The pilot survived only because despite instructions, she didn’t fasten the seat belt and the collision threw her out of the cab. All the other pilots on the plane died.
Dospanova made 300 flights during the war. The Night Witches participated in the liberation missions of Kuban, Taman, Novorossiysk, Crimea, Belarus and Poland.
For courage and bravery, she was awarded the Order of the Red Star, the Order of the World War of the first and second degrees, the Order of the Red Banner and medals for Defence of the Caucasus, liberation of Warsaw and victory over Germany, as well as other military awards.
Despite her disability after the war, Dospanova was actively involved in public life. First Secretary of the West Kazakhstan Regional Party Mynaidar Salin suggested she work for the Communist Party and her position was approved by the regional party committee instructor. A year later, Dospanova started her employment at the Higher Party School in Alma-Ata.

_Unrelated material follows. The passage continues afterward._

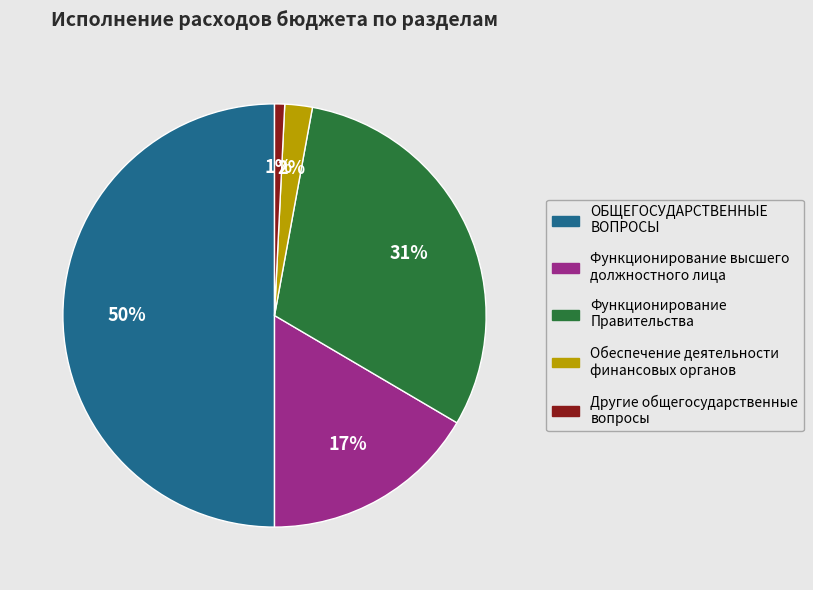

Does Другие общегосударственные вопросы account for over 50% of the chart?

No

The pilot made a career from a party committee instructor in Western Kazakhstan to the secretary of the Central Committee of the Lenin Communist Union of Youth of Kazakhstan. In 1951, she was elected as the deputy of the Supreme Council of the Kazakh SSR and at the first session was appointed as the secretary of the Presidium. Before retirement, Dospanova was a secretary of the Almaty city party committee, playing an active role in the development and life of the then-capital.
By the end of 1950s, Dospanova’s health caused issues and she was forced to retire in 1959. She died on May 20, 2008.
In accordance with the decree of Kazakh President Nursultan Nazarbayev, Dospanova was awarded the title “Halyk Kaharmany” (the National Hero) and the honour of a special distinction: the Gold Star and the Otan Order on December 7, 2004.
Dospanova’slife is represented in a documentary film “To be in Time to Say Goodbye.” She also wrote a book of memories of the war, which was published in the 1960s in Russian and Kazakh, but has never been reprinted.